_EXERCISE AIM_
Of the entries below, return only those lines from the line with "hfov_deg: 9.9" to the line with "f_number: 1.5", exactly, both included.

_DATASET ENTRIES_

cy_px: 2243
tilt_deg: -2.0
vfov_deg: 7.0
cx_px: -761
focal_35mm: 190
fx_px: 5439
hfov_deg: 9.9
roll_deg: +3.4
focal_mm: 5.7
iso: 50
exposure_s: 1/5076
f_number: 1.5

---

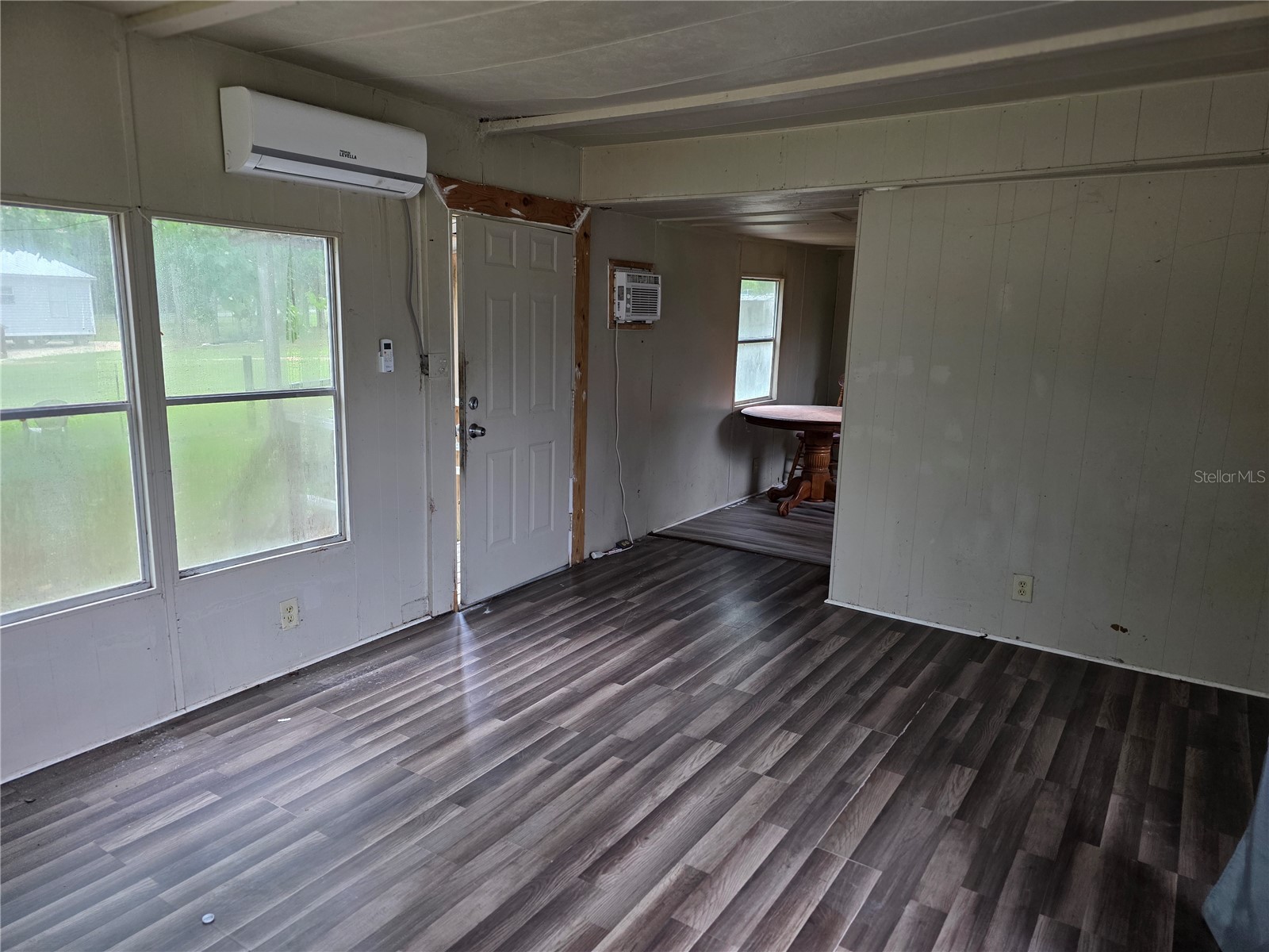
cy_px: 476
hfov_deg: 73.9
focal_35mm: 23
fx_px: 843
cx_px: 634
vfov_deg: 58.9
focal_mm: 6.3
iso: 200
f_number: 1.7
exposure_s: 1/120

_RESULT OF THE EXERCISE_
hfov_deg: 9.9
roll_deg: +3.4
focal_mm: 5.7
iso: 50
exposure_s: 1/5076
f_number: 1.5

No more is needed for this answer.